[Saved entries]
- Opening Delimiter -

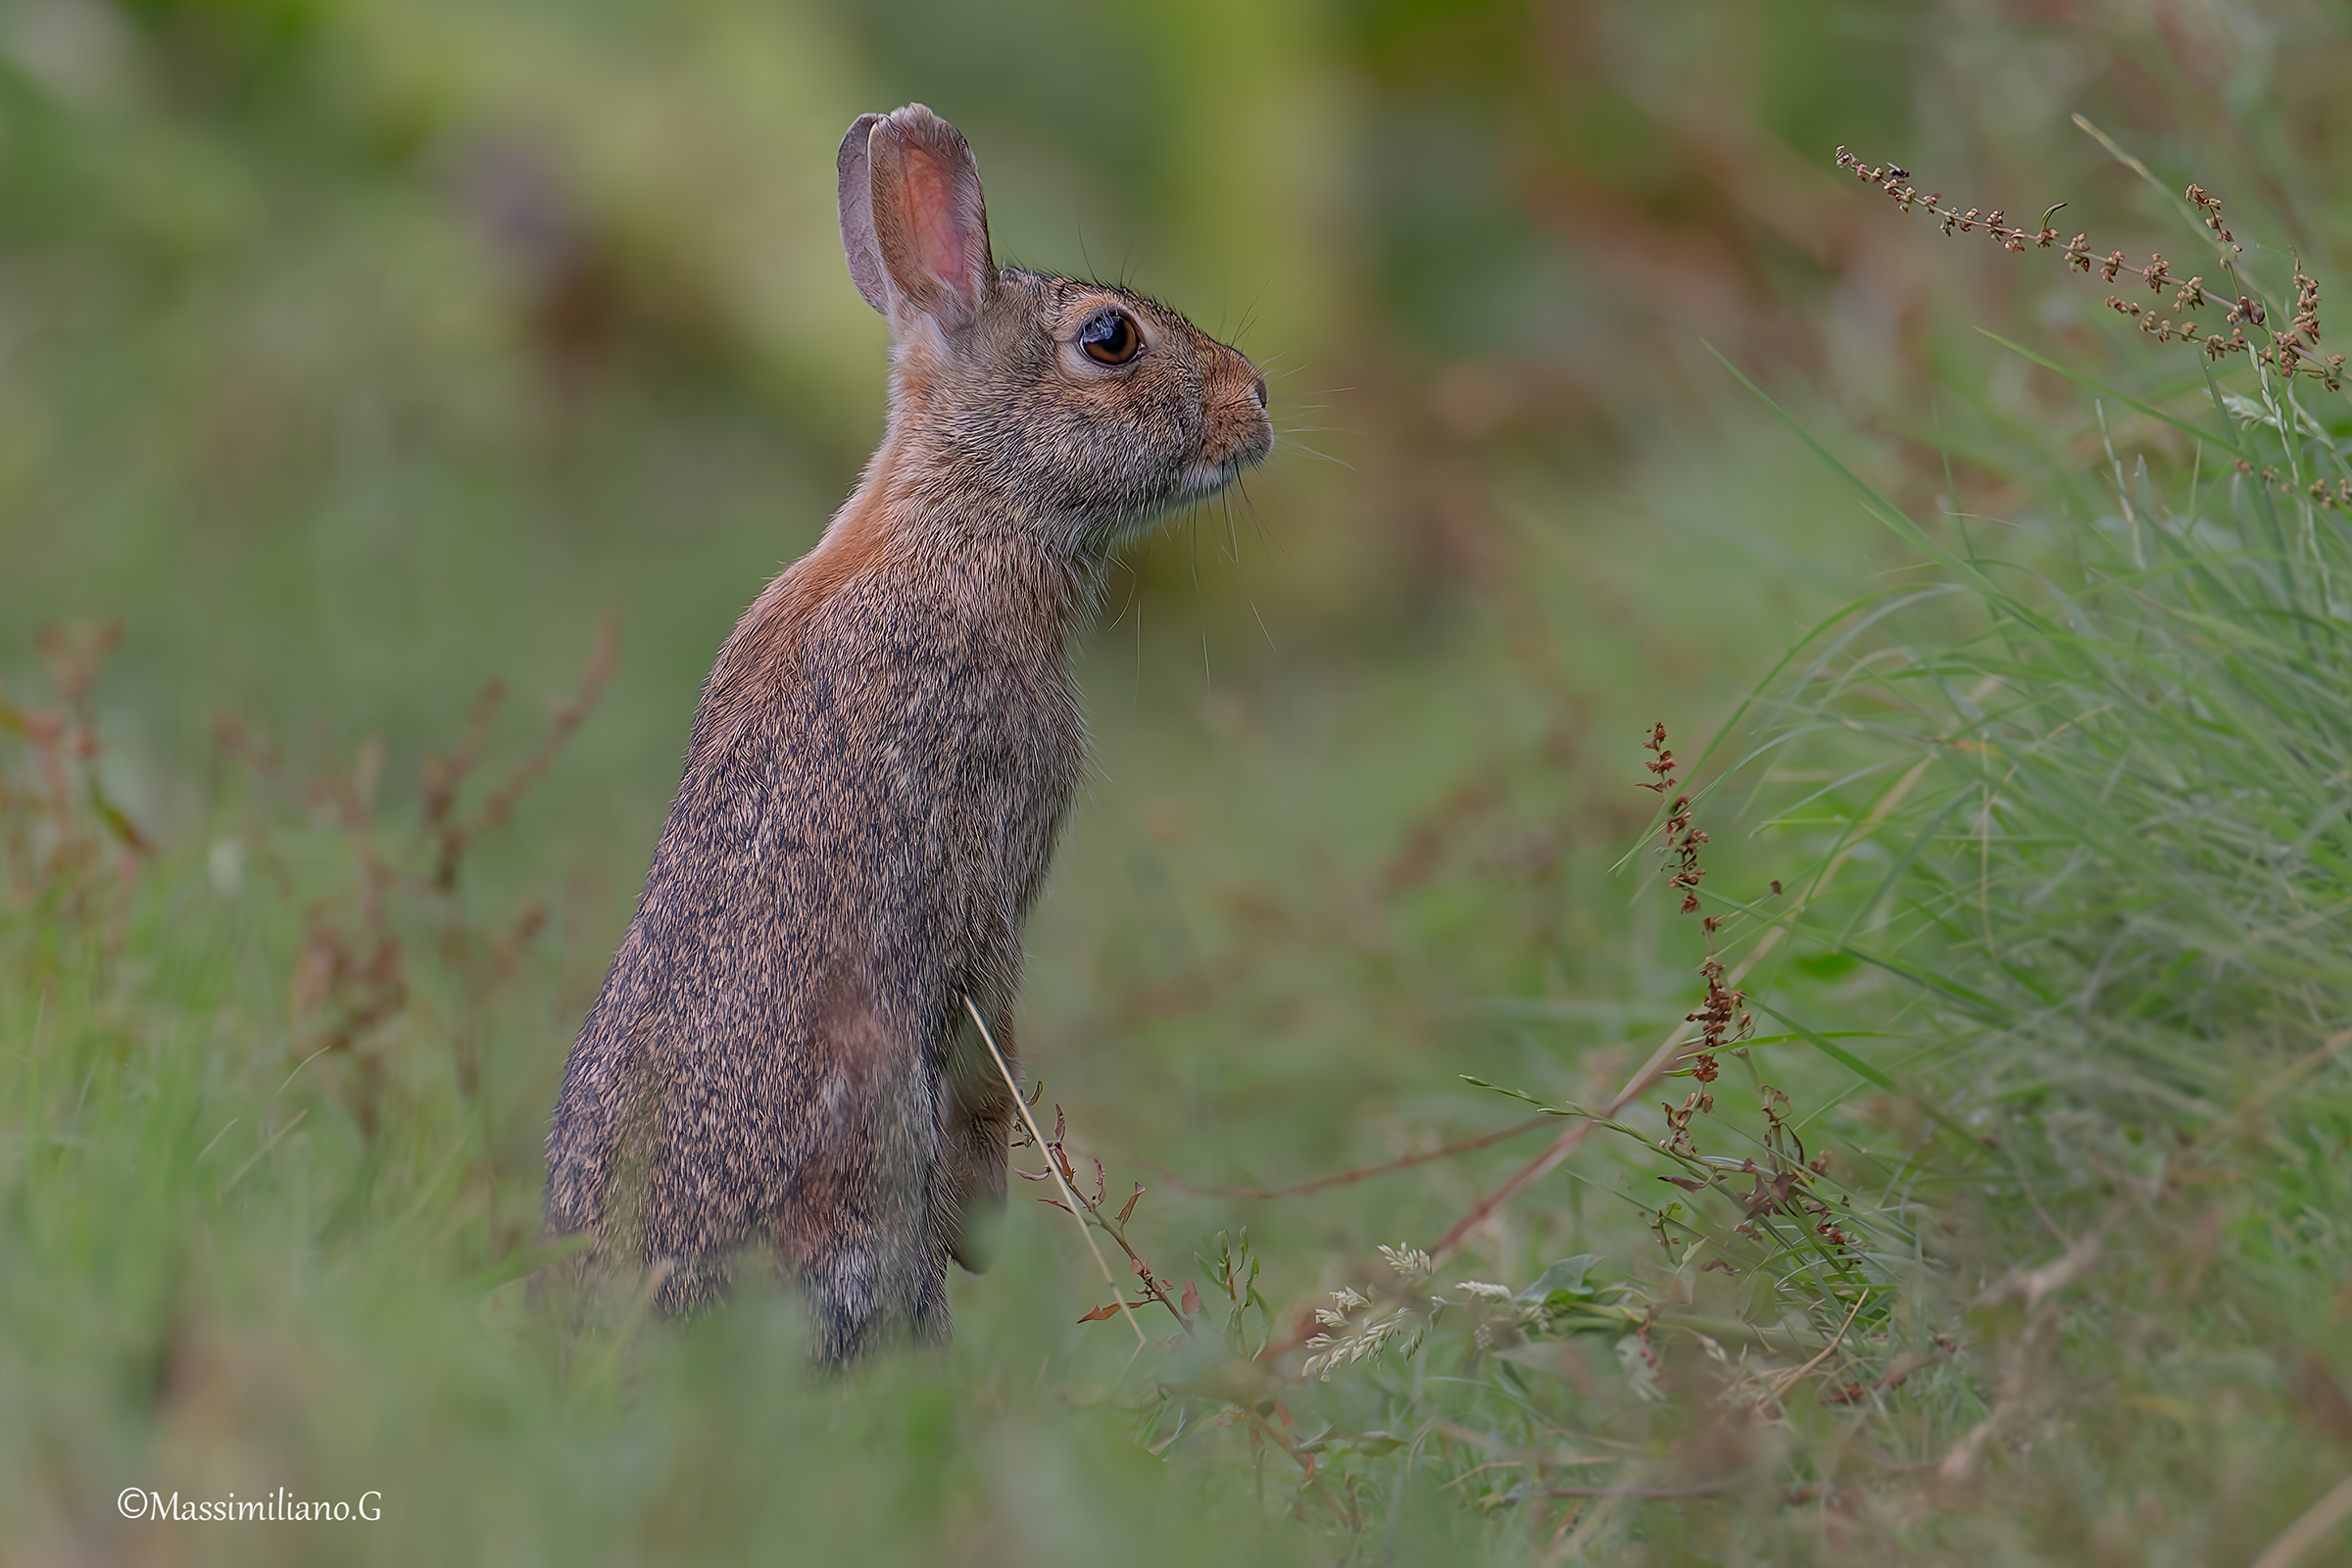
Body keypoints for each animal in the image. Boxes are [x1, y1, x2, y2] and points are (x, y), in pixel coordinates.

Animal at [542, 103, 1273, 1361]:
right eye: (1110, 338)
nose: (1258, 396)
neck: (967, 516)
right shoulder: (993, 858)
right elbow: (994, 1027)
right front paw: (991, 1218)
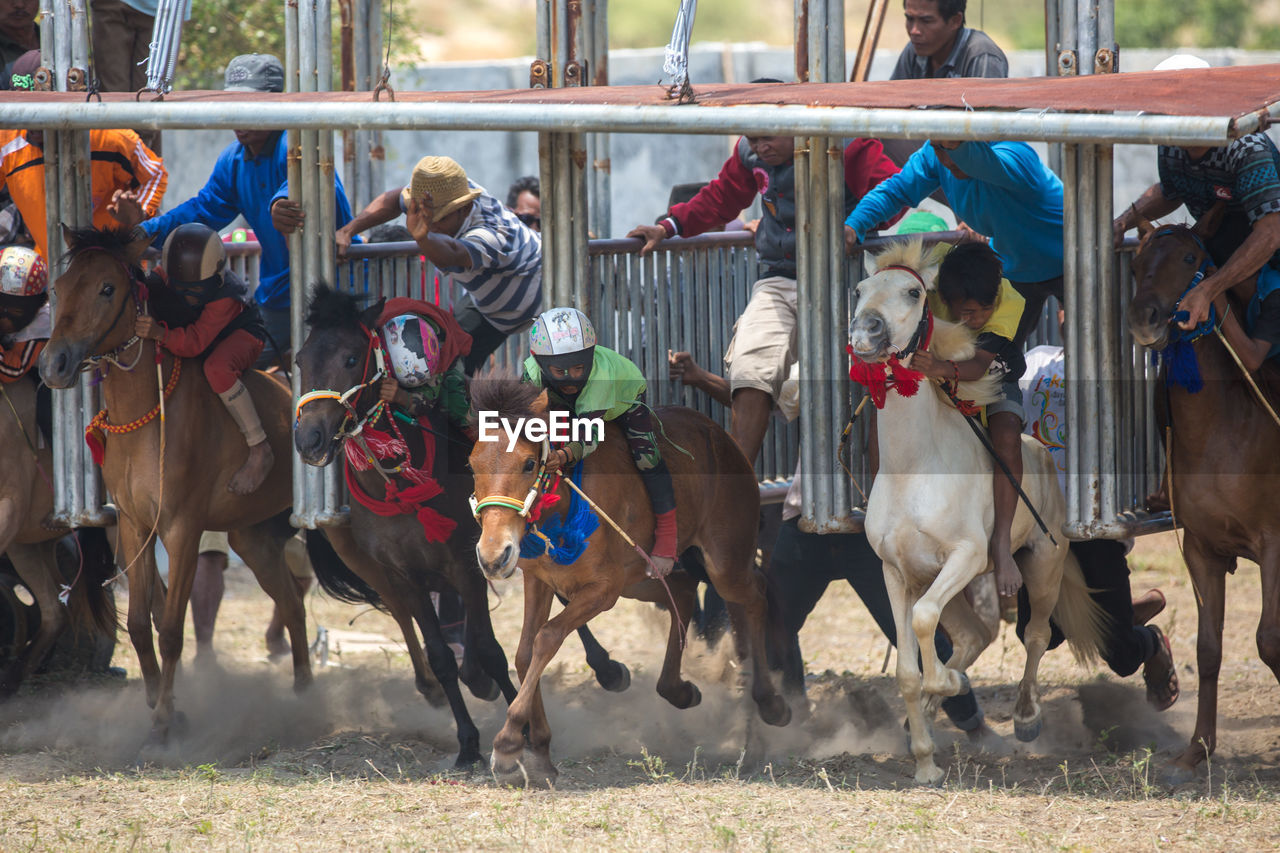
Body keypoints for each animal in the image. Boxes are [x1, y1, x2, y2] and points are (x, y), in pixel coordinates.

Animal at [39, 227, 309, 742]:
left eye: (107, 288)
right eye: (58, 288)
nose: (53, 364)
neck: (148, 413)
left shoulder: (183, 529)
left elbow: (169, 630)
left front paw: (165, 717)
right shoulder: (133, 525)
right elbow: (139, 624)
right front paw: (155, 701)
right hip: (253, 536)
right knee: (292, 603)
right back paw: (305, 695)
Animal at [471, 379, 788, 783]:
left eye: (528, 463)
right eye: (471, 465)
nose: (493, 557)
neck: (565, 506)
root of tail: (722, 436)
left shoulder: (603, 590)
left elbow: (547, 639)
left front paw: (509, 741)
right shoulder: (539, 579)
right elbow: (526, 653)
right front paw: (540, 746)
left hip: (724, 561)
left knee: (755, 594)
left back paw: (771, 703)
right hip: (642, 578)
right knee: (683, 592)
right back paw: (679, 690)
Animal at [844, 235, 1105, 778]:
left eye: (912, 293)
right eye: (858, 290)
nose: (865, 331)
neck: (914, 469)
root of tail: (1042, 454)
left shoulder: (964, 556)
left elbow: (924, 623)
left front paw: (946, 686)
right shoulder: (897, 573)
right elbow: (908, 668)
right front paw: (926, 762)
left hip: (1041, 565)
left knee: (1035, 633)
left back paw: (1025, 718)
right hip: (947, 583)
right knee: (974, 636)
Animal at [1131, 208, 1280, 778]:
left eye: (1191, 257)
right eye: (1136, 261)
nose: (1145, 317)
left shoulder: (1274, 545)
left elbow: (1268, 641)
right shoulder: (1202, 550)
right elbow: (1209, 648)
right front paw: (1198, 748)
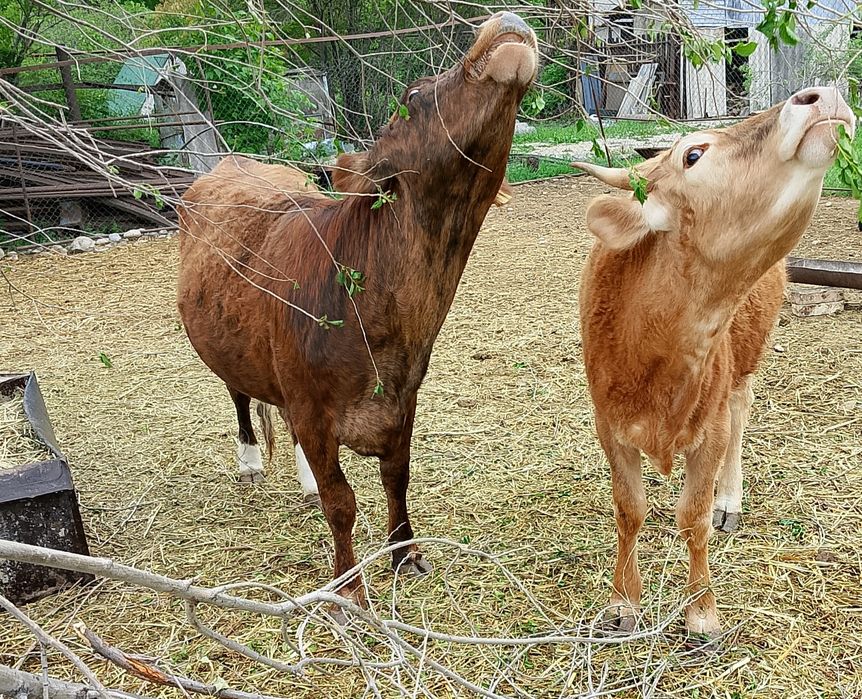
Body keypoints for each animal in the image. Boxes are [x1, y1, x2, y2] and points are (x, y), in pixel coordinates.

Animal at [177, 12, 538, 611]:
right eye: (413, 95)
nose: (506, 21)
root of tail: (228, 162)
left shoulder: (404, 398)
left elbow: (398, 475)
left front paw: (405, 552)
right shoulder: (313, 406)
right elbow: (341, 499)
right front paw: (350, 588)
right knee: (240, 395)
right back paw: (251, 461)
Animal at [572, 86, 855, 637]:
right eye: (693, 155)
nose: (820, 95)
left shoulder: (711, 425)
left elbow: (693, 515)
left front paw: (701, 611)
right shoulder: (608, 424)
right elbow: (629, 510)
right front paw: (623, 602)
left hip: (746, 361)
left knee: (743, 410)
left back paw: (731, 499)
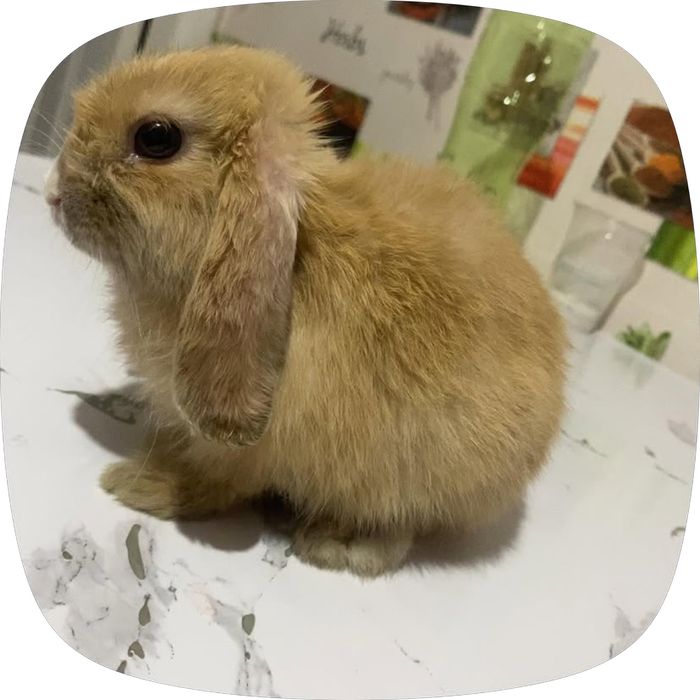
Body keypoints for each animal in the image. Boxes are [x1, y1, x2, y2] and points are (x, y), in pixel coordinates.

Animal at [45, 46, 567, 577]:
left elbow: (215, 480)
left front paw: (140, 484)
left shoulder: (246, 450)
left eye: (155, 138)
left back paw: (338, 543)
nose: (52, 193)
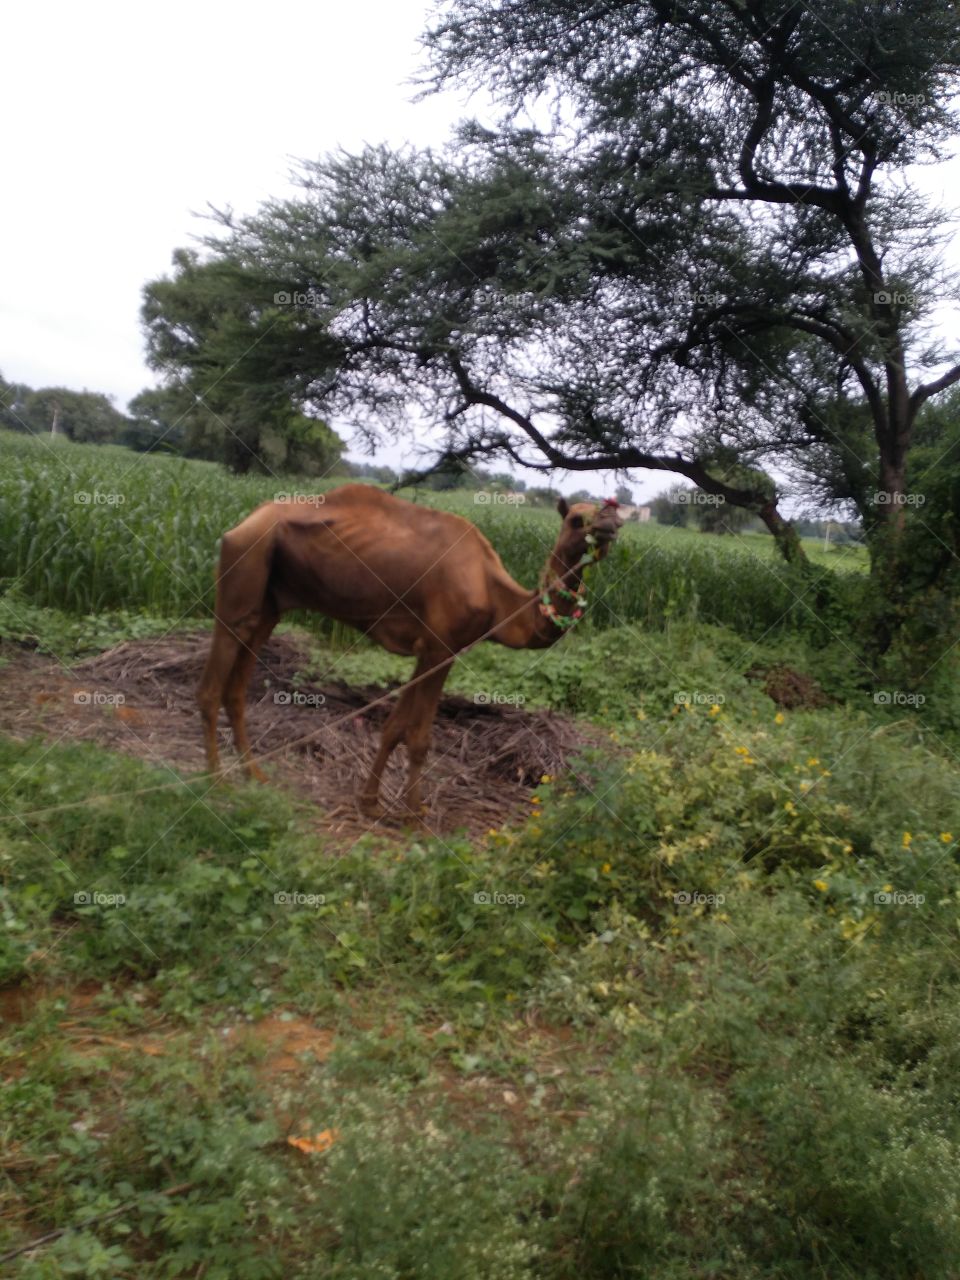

- Closing Delimiter -

BRIEF:
Every entry should be written out word for word, except for its pictures.

SOLUTION:
Body keypoints for each animal in the image. Boxes are [x1, y1, x2, y2] and points are (x, y), in pixel coordinates.

Animal at [542, 103, 1273, 1361]:
right eye: (1110, 338)
nose: (1258, 396)
neck: (967, 516)
right shoulder: (993, 858)
right elbow: (994, 1027)
right front paw: (991, 1218)
Body keypoints for each animal in the image. Boxes are [x1, y1, x2, y2] and points are (x, y), in pixel coordinates.

Animal at [39, 227, 309, 742]:
left eye: (107, 288)
right eye: (58, 288)
nose: (53, 364)
neck: (148, 413)
left shoulder: (183, 529)
left elbow: (169, 630)
left front paw: (165, 717)
right shoulder: (133, 525)
right elbow: (139, 624)
right front paw: (155, 701)
right hip: (253, 536)
right knee: (292, 603)
right back paw: (305, 695)
Animal at [471, 379, 788, 783]:
left eye: (528, 463)
right eye: (471, 465)
nose: (493, 557)
neck: (565, 506)
root of tail: (722, 436)
left shoulder: (603, 590)
left elbow: (547, 639)
left front paw: (509, 741)
right shoulder: (539, 579)
right elbow: (526, 653)
right front paw: (540, 746)
left hip: (724, 561)
left knee: (755, 594)
left back paw: (771, 703)
right hip: (642, 578)
right knee: (683, 592)
right back paw: (679, 690)
Animal at [844, 235, 1105, 778]:
left eye: (912, 293)
right eye: (858, 290)
nose: (865, 331)
neck: (914, 469)
root of tail: (1042, 454)
left shoulder: (964, 556)
left elbow: (924, 623)
left front paw: (946, 686)
right shoulder: (897, 573)
right elbow: (908, 668)
right front paw: (926, 762)
left hip: (1041, 565)
left knee: (1035, 633)
left back paw: (1025, 718)
right hip: (947, 583)
right knee: (974, 636)
Animal at [1131, 208, 1280, 778]:
left eye: (1191, 257)
right eye: (1136, 261)
nose: (1145, 317)
left shoulder: (1274, 545)
left elbow: (1268, 641)
right shoulder: (1202, 550)
right elbow: (1209, 648)
right front paw: (1198, 748)
Body keypoints for each animal in the image. Boxes are [x1, y1, x2, y2] and points are (x, y), in pixel coordinates.

Animal at [177, 12, 538, 611]:
right eye: (413, 95)
nose: (506, 21)
root of tail: (228, 162)
left shoulder: (404, 398)
left elbow: (398, 475)
left front paw: (405, 552)
right shoulder: (313, 406)
right elbow: (341, 499)
right front paw: (350, 588)
right knee: (240, 395)
right back paw: (251, 461)
Animal at [572, 86, 855, 637]:
right eye: (693, 155)
nose: (820, 95)
left shoulder: (711, 425)
left elbow: (693, 515)
left front paw: (701, 611)
right shoulder: (608, 424)
right elbow: (629, 510)
right front paw: (623, 602)
left hip: (746, 361)
left knee: (743, 410)
left back paw: (731, 499)
Body keypoints for each animal in the image. Boxes are [x1, y1, x2, y2] and points are (x, y), in pixel coordinates.

Animal at [45, 46, 567, 577]:
left elbow: (215, 480)
left front paw: (140, 484)
left shoulder: (246, 450)
left eye: (155, 138)
left back paw: (338, 543)
nose: (52, 193)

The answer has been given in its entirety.